Moody's lauds Khazanah's key role in national development
Bernama
September 17, 2014 23:24 MYT
September 17, 2014 23:24 MYT
Moody's Investors Service has commended Khazanah Nasional Bhd over the key role it plays in national development through continuous strategic investment.
It said Khazanah's leading role in the Malaysian Airlines restructuring plan illustrated the potential impact of sovereign wealth funds on debt sustainability.
"As part of our Sovereign Bond Ratings methodology, we regard Khazanah, Malaysia’s sovereign wealth fund as supporting the country’s rating," Moody's said in its 'Credit Analysis on Malaysia' report Wednesday.
Khazanah, an investment arm of the Malaysian government, held assets worth RM135.1 billion (13.7 percent of the gross domestic product - GDP) at the end of 2013.

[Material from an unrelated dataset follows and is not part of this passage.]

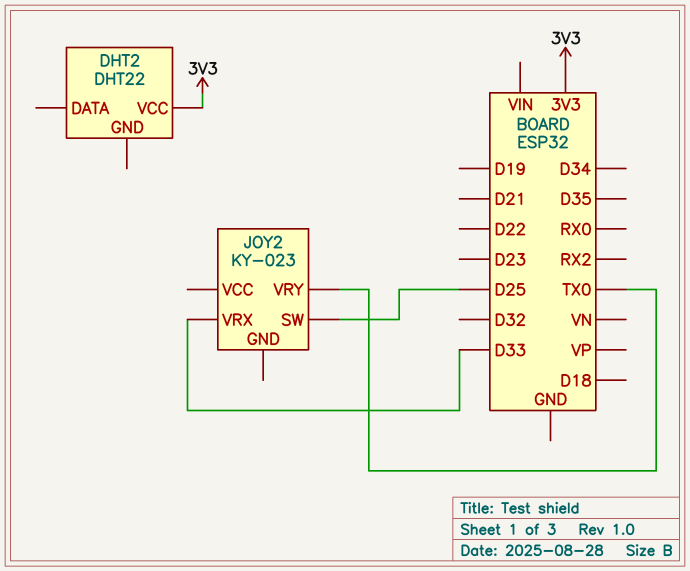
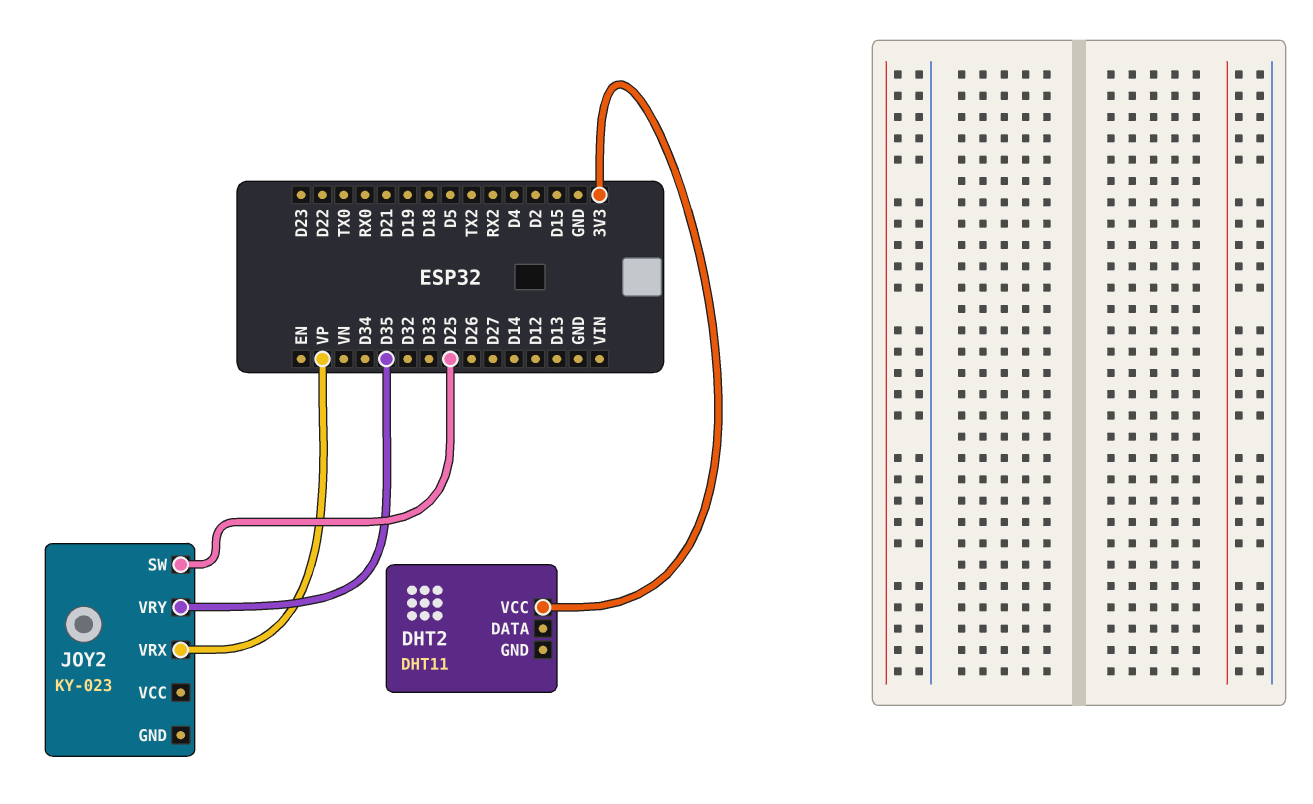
DHT2: DHT22 -> DHT11
JOY2 pin VRX: D33 -> VP
JOY2 pin VRY: TX0 -> D35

While it does not receive regular infusions of capital from the government, Moody's said the value of its assets has nevertheless grown from only RM50.9 billion (10.3 percent of GDP) in 2004.
Moody's said Khazanah's dividend payments to the government may dwindle as it is injecting up to RM6 billion into the national carrier for the revamp over the next three years.
However, the rating agency said the move would refrain the government from using budgetary resources that could blunt the effectiveness of ongoing fiscal consolidation.
"Despite the expenditure restraint demonstrated in the government's budgetary accounts, the true size of the fiscal impulse is hard to discern, given the increasing use of off-budget financing vehicles and the quasi-fiscal activities of government-linked companies (GLCs).
"While the government does not publicly disclose the scale of non-financial public sector debt, we believe associated risks are manageable as suggested by the solid track record of corporate governance and profitability amongst most GLCs, as well as Malaysia's relatively high institutional strength," it said.
The increase in explicitly guaranteed debt gives some indication of the effect of quasi-fiscal activities on the government's debt position, Moody's said.
"Many of these guarantees were extended to GLCs to lower the cost of financing for projects included in the government's Economic Transformation Programme.
"However, these increases do not incorporate implicit guarantees or other contingent means of support extended by the government," it added.